=== Given problem A ===
Summarize the DPDK vhost patch email in two sentences.
=== Given problem B ===
Repeat the part of the DPDK vhost patch email that opens with the words containing "On 1/31/24 14:19, David" and closes with "in this case.".
=== Given problem C ===
Pick up the DPDK vhost patch email at the point where it stops and carry it on.

=== Document ===
DPDK patches and discussions
 help / color / mirror / Atom feed
From: Maxime Coquelin <maxime.coquelin@redhat.com>
To: David Marchand <david.marchand@redhat.com>
Cc: dev@dpdk.org, chenbox@nvidia.com, bnemeth@redhat.com,
	echaudro@redhat.com, stable@dpdk.org
Subject: Re: [PATCH 1/2] vhost: fix memory leak in Virtio Tx split path
Date: Wed, 31 Jan 2024 14:32:28 +0100	[thread overview]
Message-ID: <9efc5d7e-1e44-4338-8264-6d544a895d2d@redhat.com> (raw)
In-Reply-To: <CAJFAV8xFAHy622ZsQqi=yrcmaz-jMRx7a0NwjVfCe56F5wx2LA@mail.gmail.com>

Hi David,

On 1/31/24 14:19, David Marchand wrote:
> On Wed, Jan 31, 2024 at 10:31 AM Maxime Coquelin
> <maxime.coquelin@redhat.com> wrote:
>>
>> When vIOMMU is enabled and Virtio device is bound to kernel
>> driver in guest, rte_vhost_dequeue_burst() will often return
>> early because of IOTLB misses.
>>
>> This patch fixes a mbuf leak occurring in this case.
>>
>> Fixes: 242695f6122a ("vhost: allocate and free packets in bulk in Tx split")
>> Cc: stable@dpdk.org
>>
>> Signed-off-by: Maxime Coquelin <maxime.coquelin@redhat.com>
>> ---
>>   lib/vhost/virtio_net.c | 20 ++++++++------------
>>   1 file changed, 8 insertions(+), 12 deletions(-)

=== Recorded data ===

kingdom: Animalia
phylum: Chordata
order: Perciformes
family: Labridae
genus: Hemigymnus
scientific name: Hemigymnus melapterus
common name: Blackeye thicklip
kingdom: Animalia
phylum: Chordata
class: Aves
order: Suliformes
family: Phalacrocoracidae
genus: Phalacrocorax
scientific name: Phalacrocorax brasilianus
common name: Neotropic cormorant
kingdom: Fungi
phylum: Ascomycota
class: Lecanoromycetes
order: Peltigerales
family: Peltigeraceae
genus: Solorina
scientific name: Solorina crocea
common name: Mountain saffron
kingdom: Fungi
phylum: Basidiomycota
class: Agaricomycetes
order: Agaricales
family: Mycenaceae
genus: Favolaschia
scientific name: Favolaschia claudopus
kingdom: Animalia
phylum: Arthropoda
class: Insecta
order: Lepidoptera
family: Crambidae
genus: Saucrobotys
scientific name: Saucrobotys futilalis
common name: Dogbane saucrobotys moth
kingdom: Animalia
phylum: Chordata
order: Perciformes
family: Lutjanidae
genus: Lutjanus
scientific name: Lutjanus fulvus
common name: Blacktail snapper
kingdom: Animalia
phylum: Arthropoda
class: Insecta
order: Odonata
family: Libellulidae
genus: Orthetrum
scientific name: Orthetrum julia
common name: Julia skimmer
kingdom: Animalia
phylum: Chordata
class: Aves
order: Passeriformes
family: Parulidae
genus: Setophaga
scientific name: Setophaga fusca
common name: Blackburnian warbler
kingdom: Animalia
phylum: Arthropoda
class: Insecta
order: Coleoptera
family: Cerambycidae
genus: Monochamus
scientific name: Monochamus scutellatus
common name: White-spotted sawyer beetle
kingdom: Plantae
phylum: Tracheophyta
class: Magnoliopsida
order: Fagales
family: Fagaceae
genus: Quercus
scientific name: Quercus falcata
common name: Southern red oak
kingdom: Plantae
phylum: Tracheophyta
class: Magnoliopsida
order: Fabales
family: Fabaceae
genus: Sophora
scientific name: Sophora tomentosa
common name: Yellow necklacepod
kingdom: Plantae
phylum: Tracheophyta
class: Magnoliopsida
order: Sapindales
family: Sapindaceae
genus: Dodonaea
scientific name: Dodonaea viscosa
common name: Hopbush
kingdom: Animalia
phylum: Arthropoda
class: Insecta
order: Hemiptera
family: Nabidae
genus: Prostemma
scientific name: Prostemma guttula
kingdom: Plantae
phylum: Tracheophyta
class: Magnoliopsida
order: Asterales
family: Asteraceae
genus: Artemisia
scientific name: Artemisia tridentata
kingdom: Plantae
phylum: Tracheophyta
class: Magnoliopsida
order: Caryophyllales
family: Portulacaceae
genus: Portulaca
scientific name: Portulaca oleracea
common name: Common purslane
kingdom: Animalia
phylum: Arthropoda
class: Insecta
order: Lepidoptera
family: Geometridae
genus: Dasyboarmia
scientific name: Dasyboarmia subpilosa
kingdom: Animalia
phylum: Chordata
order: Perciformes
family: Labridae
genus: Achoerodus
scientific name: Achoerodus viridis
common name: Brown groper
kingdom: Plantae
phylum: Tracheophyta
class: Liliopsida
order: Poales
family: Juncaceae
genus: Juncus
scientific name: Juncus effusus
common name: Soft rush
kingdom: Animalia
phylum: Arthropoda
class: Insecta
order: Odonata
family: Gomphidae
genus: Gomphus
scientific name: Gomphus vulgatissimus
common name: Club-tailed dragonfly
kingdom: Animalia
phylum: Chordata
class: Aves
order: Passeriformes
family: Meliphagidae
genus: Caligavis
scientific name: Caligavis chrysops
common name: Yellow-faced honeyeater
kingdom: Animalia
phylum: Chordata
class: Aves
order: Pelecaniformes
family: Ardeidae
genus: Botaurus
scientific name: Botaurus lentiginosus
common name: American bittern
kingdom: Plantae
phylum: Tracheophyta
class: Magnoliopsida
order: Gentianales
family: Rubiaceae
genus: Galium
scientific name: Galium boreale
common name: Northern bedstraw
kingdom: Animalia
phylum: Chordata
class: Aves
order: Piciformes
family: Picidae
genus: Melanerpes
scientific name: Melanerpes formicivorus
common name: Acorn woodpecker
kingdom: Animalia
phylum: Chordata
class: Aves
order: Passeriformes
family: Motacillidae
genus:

=== Expected output A ===
Maxime Coquelin replies to David Marchand on a thread about a patch titled "vhost: fix memory leak in Virtio Tx split path," which changes one file, lib/vhost/virtio_net.c. The quoted patch explains that when vIOMMU is enabled and the Virtio device is bound to a kernel driver in the guest, rte_vhost_dequeue_burst() often returns early because of IOTLB misses, and it fixes an mbuf leak that occurs in this case.

=== Expected output B ===
On 1/31/24 14:19, David Marchand wrote:
> On Wed, Jan 31, 2024 at 10:31 AM Maxime Coquelin
> <maxime.coquelin@redhat.com> wrote:
>>
>> When vIOMMU is enabled and Virtio device is bound to kernel
>> driver in guest, rte_vhost_dequeue_burst() will often return
>> early because of IOTLB misses.
>>
>> This patch fixes a mbuf leak occurring in this case.

=== Expected output C ===
>>
>> diff --git a/lib/vhost/virtio_net.c b/lib/vhost/virtio_net.c
>> index 280d4845f8..db9985c9b9 100644
>> --- a/lib/vhost/virtio_net.c
>> +++ b/lib/vhost/virtio_net.c
>> @@ -3120,11 +3120,8 @@ virtio_dev_tx_split(struct virtio_net *dev, struct vhost_virtqueue *vq,
>>                                                  VHOST_ACCESS_RO) < 0))
>>                          break;
>>
>> -               c(vq, head_idx, 0);
>> -
>>                  if (unlikely(buf_len <= dev->vhost_hlen)) {
>> -                       dropped += 1;
>> -                       i++;
>> +                       dropped = 1;
>>                          break;
>>                  }
> 
> ``i`` was used for both filling the returned mbuf array, but also to
> update the shadow_used_idx / array.
> 
> So this change here also affects how the currently considered
> descriptor is returned through the used ring.
> 
> See below...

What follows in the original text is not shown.